Exercise aim -> Copy out the text of every record below verbatim, line for line, and omit the pictures.

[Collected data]
- - - - - - -

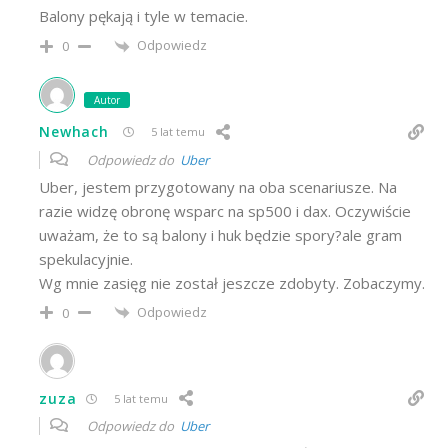
Balony pękają i tyle w temacie.
Odpowiedz
0
Autor
Newhach
5 lat temu
Odpowiedz do
Uber
Uber, jestem przygotowany na oba scenariusze. Na
razie widzę obronę wsparc na sp500 i dax. Oczywiście
uważam, że to są balony i huk będzie spory?ale gram
spekulacyjnie.
Wg mnie zasięg nie został jeszcze zdobyty. Zobaczymy.
Odpowiedz
0
zuza
5 lat temu
Odpowiedz do
Uber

- - - - - - -

Output below ->
Balony pękają i tyle w temacie.
Odpowiedz
0
Autor
Newhach
5 lat temu
Odpowiedz do
Uber
Uber, jestem przygotowany na oba scenariusze. Na
razie widzę obronę wsparc na sp500 i dax. Oczywiście
uważam, że to są balony i huk będzie spory?ale gram
spekulacyjnie.
Wg mnie zasięg nie został jeszcze zdobyty. Zobaczymy.
Odpowiedz
0
zuza
5 lat temu
Odpowiedz do
Uber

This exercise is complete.